Die dem Räderwerke zunächst gelegenen Walzen haben eine Länge von 7 Fuß bei 31 Zoll
Durchmesser; das nächste Paar ist 6 Fuß lang und hat 21 Zoll Durchmesser, während
das dritte Paar, dessen obere Walze lose mitläuft, nur 5 Fuß lang ist und 20 Zoll
Durchmesser hat. Die Ständer der Walzen sind von der gebräuchlichen Stärke.

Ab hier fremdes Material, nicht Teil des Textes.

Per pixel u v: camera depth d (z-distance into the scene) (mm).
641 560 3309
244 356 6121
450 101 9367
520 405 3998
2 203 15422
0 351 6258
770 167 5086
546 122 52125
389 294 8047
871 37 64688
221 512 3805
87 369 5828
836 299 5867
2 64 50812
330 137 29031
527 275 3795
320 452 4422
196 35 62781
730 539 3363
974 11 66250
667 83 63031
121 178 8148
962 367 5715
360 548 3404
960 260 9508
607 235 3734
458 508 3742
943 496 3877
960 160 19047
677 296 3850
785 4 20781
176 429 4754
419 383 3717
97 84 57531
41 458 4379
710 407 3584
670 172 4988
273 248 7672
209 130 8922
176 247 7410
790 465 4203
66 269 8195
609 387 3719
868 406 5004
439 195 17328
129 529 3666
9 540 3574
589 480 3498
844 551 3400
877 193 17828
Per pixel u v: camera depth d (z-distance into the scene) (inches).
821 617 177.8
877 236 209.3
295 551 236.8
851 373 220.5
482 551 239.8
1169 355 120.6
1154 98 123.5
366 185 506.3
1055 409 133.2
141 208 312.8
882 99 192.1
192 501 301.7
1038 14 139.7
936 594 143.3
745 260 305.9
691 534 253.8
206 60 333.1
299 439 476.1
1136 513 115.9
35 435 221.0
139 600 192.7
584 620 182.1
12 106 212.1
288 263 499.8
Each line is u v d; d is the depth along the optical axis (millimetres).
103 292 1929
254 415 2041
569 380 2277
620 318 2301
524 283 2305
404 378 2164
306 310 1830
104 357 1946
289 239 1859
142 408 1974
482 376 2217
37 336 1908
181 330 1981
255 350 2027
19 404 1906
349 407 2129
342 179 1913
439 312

Die Plattenwalzen werden behufs größerer Dauerhaftigkeit in dicken eisernen Schalen
gegossen. Die in denselben zu walzenden Packete werden im Allgemeinen breiter,
kürzer und dünner gehalten, als die Packete für Stabeisen. Die Platten werden
abwechselnd der Längen- und Seitenrichtung nach durch die Walzen gelassen und
wenn Bleche für Dampfkessel gefertigt werden, soll die Länge und die Breite des
Packetes den Dimensionen des fertigen Bleches proportional seyn, so daß dieselben
durch die Walzen in jeder Richtung gleichmäßig gestreckt werden können. – Die
einzelnen Stäbe sollen auch beim Bilden der Packete theils der Länge, theils der
Quere nach gelegt werden, und wenn dann beim Walzen die entsprechende Vorsicht nicht
außer Acht gelassen wird, so werden so gebildete Platten nach der Vollendung in
beiden Richtungen gleiche Widerstandsfähigkeit darbieten. – Bei Herstellung
der langen für den Schiffbau erforderlichen Platten findet beim Walzen die größte
Ausdehnung der Packete nach der Längenrichtung statt, weßhalb auch die Fasern
größtentheils in dieser Richtung laufen müssen. Um diesem Uebelstand möglichst
abzuhelfen, werden die Packete für solche Platten so angeordnet, daß sie eine große
Anzahl querliegender Stäbe enthalten, wodurch eine größere Uebereinstimmung in der
Stärke der Bleche nach den beiden Richtungen erzielt wird.